:: AIM OF THE EXERCISE ::
Rewrite the listing below with every instance of "frame" replaced by "coordinate system" and everything else unchanged. Omit the pictures from your answer.

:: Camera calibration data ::
++++++++++
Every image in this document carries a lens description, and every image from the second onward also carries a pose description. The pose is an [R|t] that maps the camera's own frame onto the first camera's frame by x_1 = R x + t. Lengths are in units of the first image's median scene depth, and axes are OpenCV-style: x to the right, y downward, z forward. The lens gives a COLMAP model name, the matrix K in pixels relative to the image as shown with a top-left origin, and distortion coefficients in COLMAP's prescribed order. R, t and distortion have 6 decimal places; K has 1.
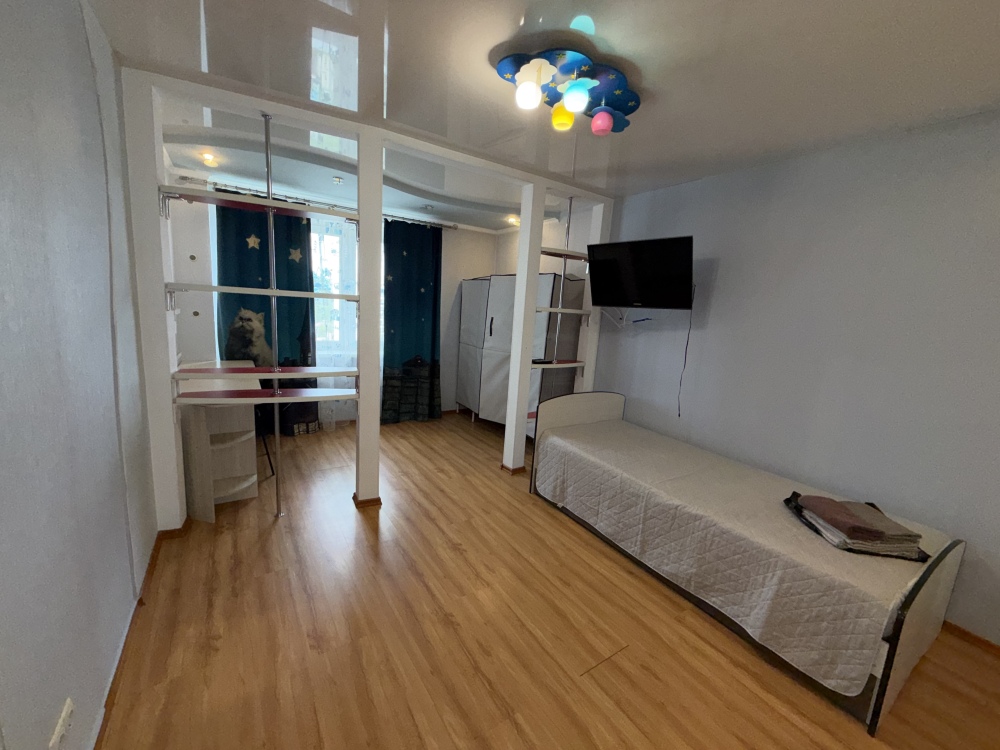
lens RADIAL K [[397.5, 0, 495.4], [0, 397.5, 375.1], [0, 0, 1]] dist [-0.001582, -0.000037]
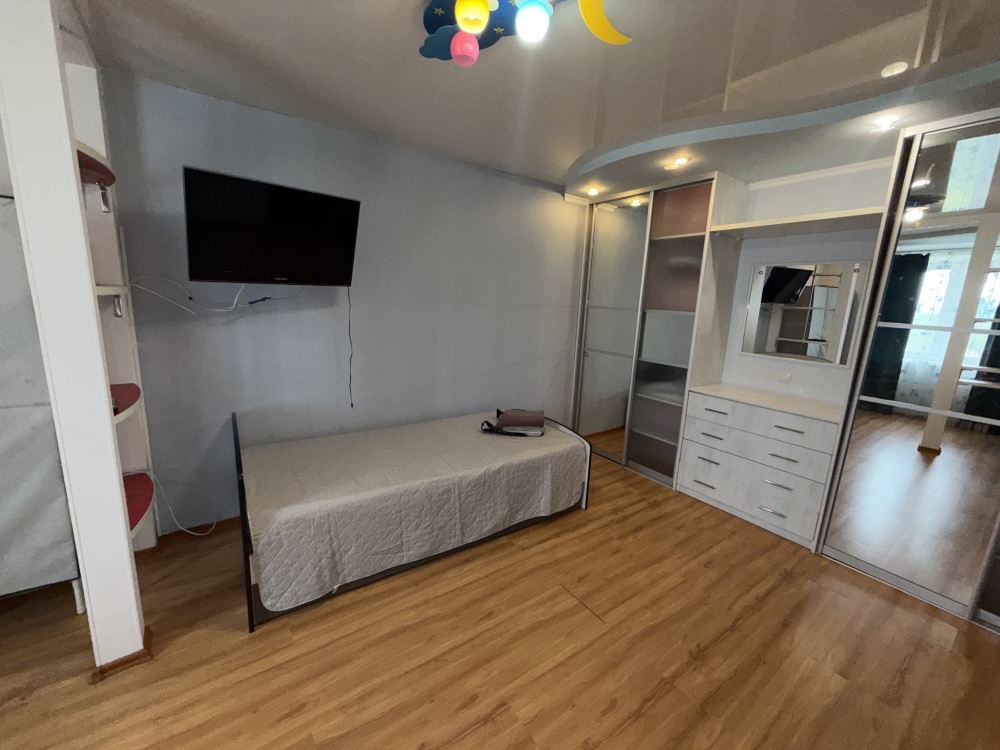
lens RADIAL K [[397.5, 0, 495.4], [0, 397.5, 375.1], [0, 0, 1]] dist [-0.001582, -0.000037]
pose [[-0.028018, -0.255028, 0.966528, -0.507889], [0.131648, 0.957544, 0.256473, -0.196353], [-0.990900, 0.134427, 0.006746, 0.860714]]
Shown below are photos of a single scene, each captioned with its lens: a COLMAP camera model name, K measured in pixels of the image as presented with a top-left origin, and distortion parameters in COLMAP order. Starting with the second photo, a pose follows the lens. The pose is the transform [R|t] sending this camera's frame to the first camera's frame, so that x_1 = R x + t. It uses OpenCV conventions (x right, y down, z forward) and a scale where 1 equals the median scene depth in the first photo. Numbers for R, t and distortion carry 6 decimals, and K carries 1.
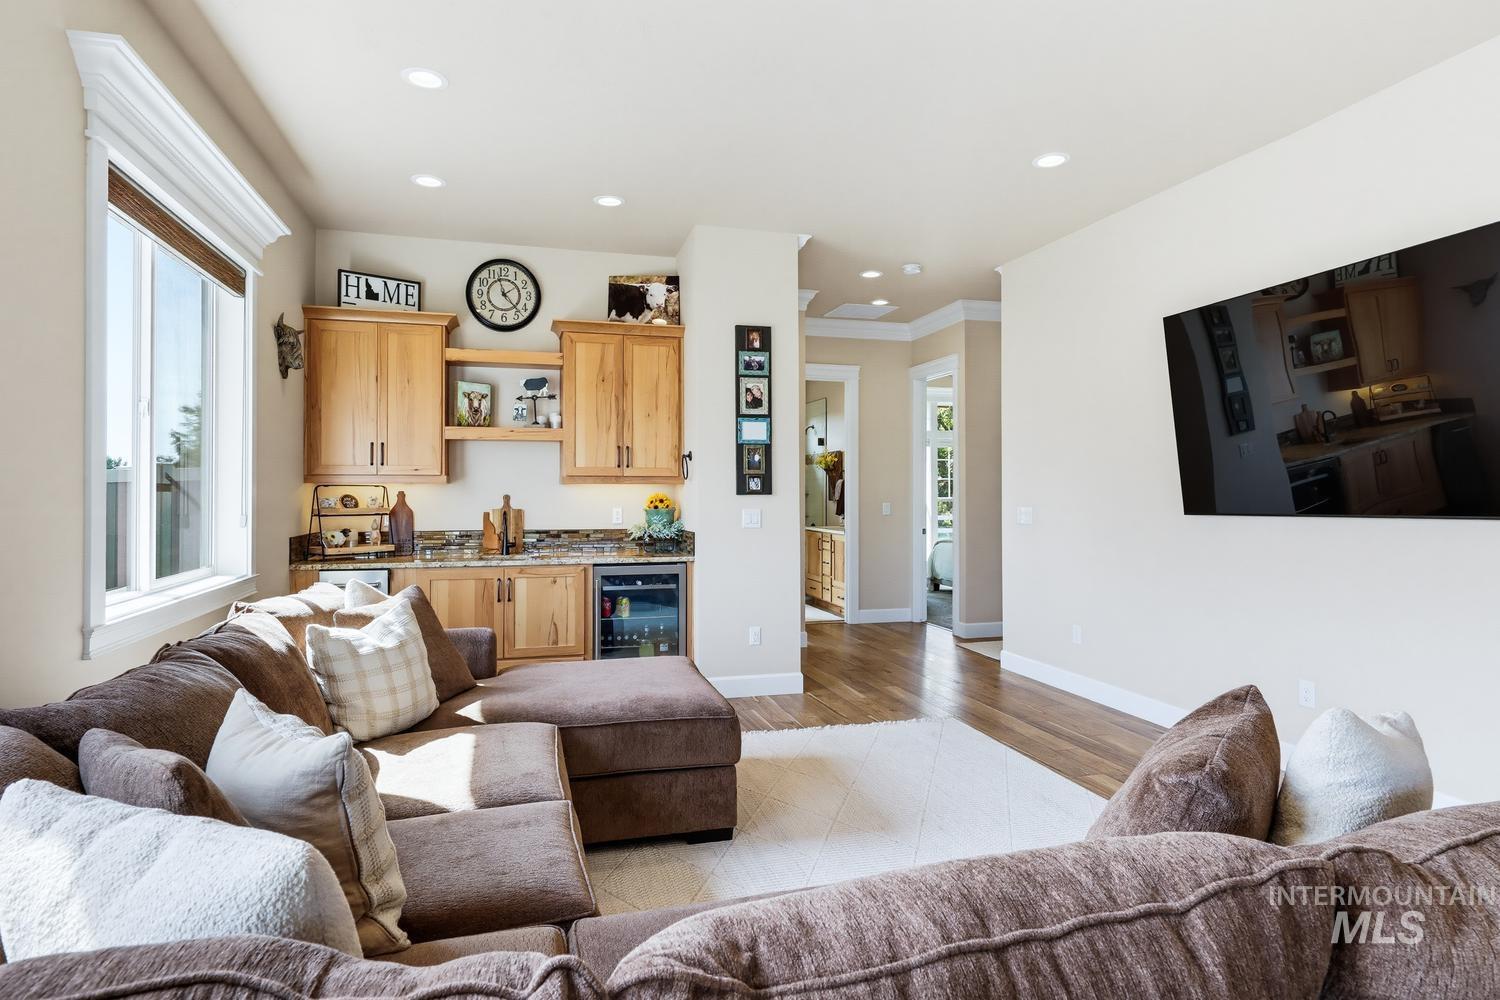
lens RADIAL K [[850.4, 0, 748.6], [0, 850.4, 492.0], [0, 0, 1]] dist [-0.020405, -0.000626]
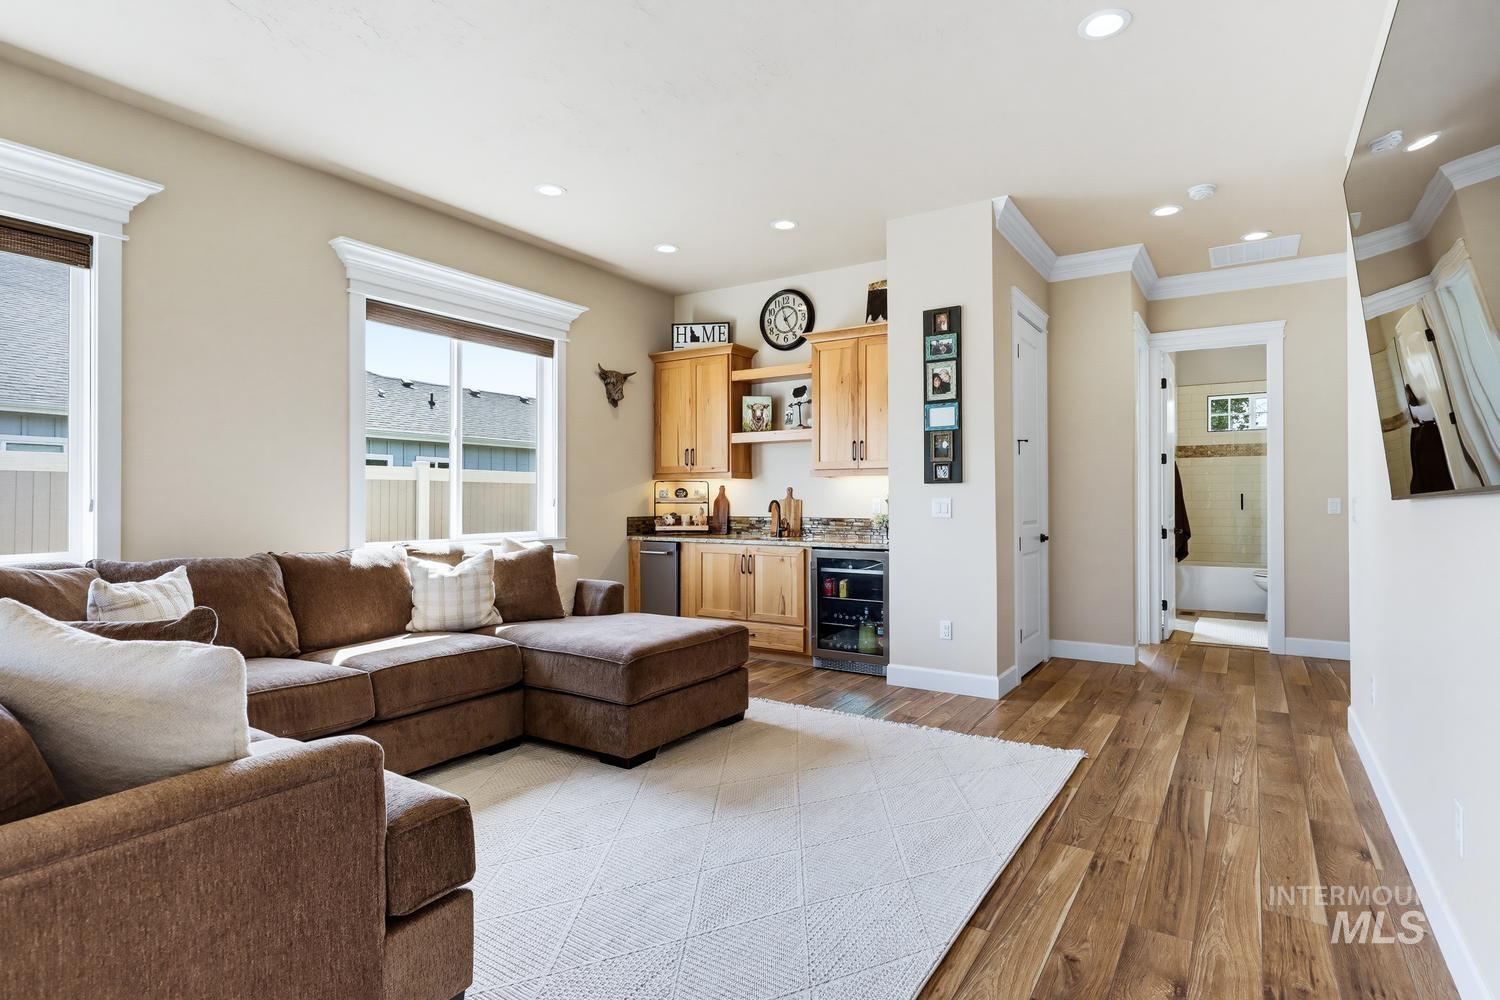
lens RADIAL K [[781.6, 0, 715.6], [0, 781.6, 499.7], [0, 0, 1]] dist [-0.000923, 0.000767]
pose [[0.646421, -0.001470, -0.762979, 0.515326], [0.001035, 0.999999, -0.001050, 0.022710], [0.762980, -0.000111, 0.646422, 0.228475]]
++++++++++
:: OUTPUT FOR THIS EXERCISE ::
Every image in this document carries a lens description, and every image from the second onward also carries a pose description. The pose is an [R|t] that maps the camera's own coordinate system onto the first camera's coordinate system by x_1 = R x + t. Lengths are in units of the first image's median scene depth, and axes are OpenCV-style: x to the right, y downward, z forward. The lens gives a COLMAP model name, the matrix K in pixels relative to the image as shown with a top-left origin, and distortion coefficients in COLMAP's prescribed order. R, t and distortion have 6 decimal places; K has 1.
lens RADIAL K [[397.5, 0, 495.4], [0, 397.5, 375.1], [0, 0, 1]] dist [-0.001582, -0.000037]
lens RADIAL K [[397.5, 0, 495.4], [0, 397.5, 375.1], [0, 0, 1]] dist [-0.001582, -0.000037]
pose [[-0.028018, -0.255028, 0.966528, -0.507889], [0.131648, 0.957544, 0.256473, -0.196353], [-0.990900, 0.134427, 0.006746, 0.860714]]
Shown below are photos of a single scene, each captioned with its lens: a COLMAP camera model name, K measured in pixels of the image as presented with a top-left origin, and distortion parameters in COLMAP order. Starting with the second photo, a pose follows the lens. The pose is the transform [R|t] sending this camera's coordinate system to the first camera's coordinate system, so that x_1 = R x + t. It uses OpenCV conventions (x right, y down, z forward) and a scale where 1 equals the median scene depth in the first photo. Numbers for R, t and distortion carry 6 decimals, and K carries 1.
lens RADIAL K [[850.4, 0, 748.6], [0, 850.4, 492.0], [0, 0, 1]] dist [-0.020405, -0.000626]
lens RADIAL K [[781.6, 0, 715.6], [0, 781.6, 499.7], [0, 0, 1]] dist [-0.000923, 0.000767]
pose [[0.646421, -0.001470, -0.762979, 0.515326], [0.001035, 0.999999, -0.001050, 0.022710], [0.762980, -0.000111, 0.646422, 0.228475]]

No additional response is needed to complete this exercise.